Beirut Narratives: témoigner et afficher
17/05/2021|Emma Moschkowitz
Les deux sœurs envisagent l’initiative comme une co-création : les acteurs principaux du projet sont ces témoignants, 80 personnes au total, leurs proches, des Libanais de l’étranger, des infirmiers, des artistes, des enfants, qui ont tous vécu les événements, à leur manière. Céline insiste sur la nécessité de donner la parole aux enfants : “Ils ne savent pas s’exprimer de la même façon, mais n’en sont pas moins traumatisés. La peinture, le dessin, leur permet d’extérioriser. Leur rôle est essentiel. Moi-même, j’habite à Beit Mery avec mes deux filles. Elles n’ont pas entendu l’explosion, mais, dans les jours et les semaines qui ont suivi, je ne savais pas quoi leur dire, comment leur expliquer, que Beyrouth est “cassée””. Pour elle, qui a vécu l’événement depuis les hauteurs de Beyrouth, c’est le son qui restera l’élément le plus parlant, “exactement le même bruit, assourdissant, qui avait résonné dans toute la ville lors de l’assassinat de Rafic Hariri, en 2005”. Tatiana, c’est depuis le Canada qu’elle apprend la nouvelle, via Whatsapp. Entre les spéculations faites sur la réalité de la situation de la ville et de ses proches et la culpabilité de ne pas pouvoir aider, elle passe les jours qui suivent le 4 août à l'affût de chaque nouvel élément de réponse, traumatisée par les images, les vidéos, les coups de fil.
Alors, le besoin de témoigner, l’urgence d’immortaliser s’impose. “Cris Stridents”. “Nightmares”. “Invincible”. “I was bleeding”. “I thank God everyday”. “Arrachés. Déracinés”. Les mots récoltés sont inscrits sur des toiles de jute selon un code couleur correspondant à leur nature : description, émotion, réflexion. Les “fragments” ont ensuite été cousus les uns aux autres, de manière à créer une tapisserie qui est aujourd’hui suspendue aux façades des immeubles attenant au port.
Les phrases qui ont été choisies sont délibérément crues, une juste transcription des écrits des participants. Car les deux sœurs déplorent la “politique de l’autruche” trop souvent adoptée par les Libanais, notamment à propos de la guerre : “On essaie toujours de se cacher, d’oublier. On parle en permanence de la résilience, mais on n’y croit plus.

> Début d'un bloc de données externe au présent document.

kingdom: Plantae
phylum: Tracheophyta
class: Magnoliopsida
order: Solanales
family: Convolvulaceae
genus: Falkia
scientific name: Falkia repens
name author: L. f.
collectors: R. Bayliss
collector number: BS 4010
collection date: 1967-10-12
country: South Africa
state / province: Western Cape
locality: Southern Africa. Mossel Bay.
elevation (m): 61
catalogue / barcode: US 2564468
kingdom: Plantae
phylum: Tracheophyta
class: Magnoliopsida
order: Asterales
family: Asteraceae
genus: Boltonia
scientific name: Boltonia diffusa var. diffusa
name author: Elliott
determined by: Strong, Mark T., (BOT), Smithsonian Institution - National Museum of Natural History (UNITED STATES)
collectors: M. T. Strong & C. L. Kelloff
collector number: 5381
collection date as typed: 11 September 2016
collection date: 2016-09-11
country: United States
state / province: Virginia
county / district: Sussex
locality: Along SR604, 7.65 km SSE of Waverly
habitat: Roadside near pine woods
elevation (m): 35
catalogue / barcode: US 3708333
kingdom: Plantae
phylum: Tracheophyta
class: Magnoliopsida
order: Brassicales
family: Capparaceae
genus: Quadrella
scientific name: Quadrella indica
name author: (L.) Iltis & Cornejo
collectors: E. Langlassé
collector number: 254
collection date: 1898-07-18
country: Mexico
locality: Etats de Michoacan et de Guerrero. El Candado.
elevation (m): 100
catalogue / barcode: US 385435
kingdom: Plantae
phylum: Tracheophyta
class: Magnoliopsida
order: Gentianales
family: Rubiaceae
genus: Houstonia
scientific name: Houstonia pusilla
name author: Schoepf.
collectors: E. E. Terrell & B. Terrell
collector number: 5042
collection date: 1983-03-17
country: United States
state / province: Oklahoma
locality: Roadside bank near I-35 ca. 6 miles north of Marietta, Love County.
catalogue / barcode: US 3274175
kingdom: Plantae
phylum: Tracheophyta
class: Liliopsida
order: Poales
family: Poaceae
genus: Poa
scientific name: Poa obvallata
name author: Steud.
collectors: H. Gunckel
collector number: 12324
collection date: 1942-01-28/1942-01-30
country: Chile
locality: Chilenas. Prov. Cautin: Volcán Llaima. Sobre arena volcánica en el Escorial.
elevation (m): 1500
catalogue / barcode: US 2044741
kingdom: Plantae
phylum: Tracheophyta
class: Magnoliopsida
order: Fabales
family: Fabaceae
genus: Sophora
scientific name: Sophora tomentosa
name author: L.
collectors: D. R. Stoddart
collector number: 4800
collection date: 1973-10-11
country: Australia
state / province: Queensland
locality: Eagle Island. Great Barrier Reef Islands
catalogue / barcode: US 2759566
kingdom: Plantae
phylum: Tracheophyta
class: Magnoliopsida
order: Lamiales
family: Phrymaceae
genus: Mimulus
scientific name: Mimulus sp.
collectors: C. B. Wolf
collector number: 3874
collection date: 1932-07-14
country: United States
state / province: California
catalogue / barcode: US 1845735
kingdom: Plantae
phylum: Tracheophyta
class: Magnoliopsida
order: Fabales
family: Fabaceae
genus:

Il faut ouvrir le discours, sur la psychologie, sur le trauma”. L’installation s’inscrit dans cette logique, en ce qu’elle permet d’immortaliser les ressentis, afin qu’ils ne soient jamais oubliés. Bien conscientes de la douleur que peut encore provoquer le souvenir de l’explosion pour beaucoup de Beyrouthins, elles insistent sur la nécessité d’affronter sa mémoire rapidement, de l’inscrire durablement, sans quoi elle s’estompe, s’altère, se pervertit. “Ce n’est pas une expérience, qui passera. Les vécus et les émotions ne sont pas temporaires. Tout ce que nos responsables veulent, c’est que l’on s’adapte. Que l’on accepte, et que l’on passe à autre chose. Mais on ne va pas bien. On ne peut pas oublier, il ne faut pas oublier. Notre but est de rappeler, d’aider et de faire appel à la réflexion de chacun, pour agir et appeler la communauté internationale à trouver un coupable. Pas de deuil possible sans justice.”
La fresque est destinée à voyager, dans d’autres quartiers de Beyrouth, dans d’autres régions du Liban et même à l’étranger. Un tissu commémoratif, en constante évolution, qui vise à contrer l’amnésie, à soigner.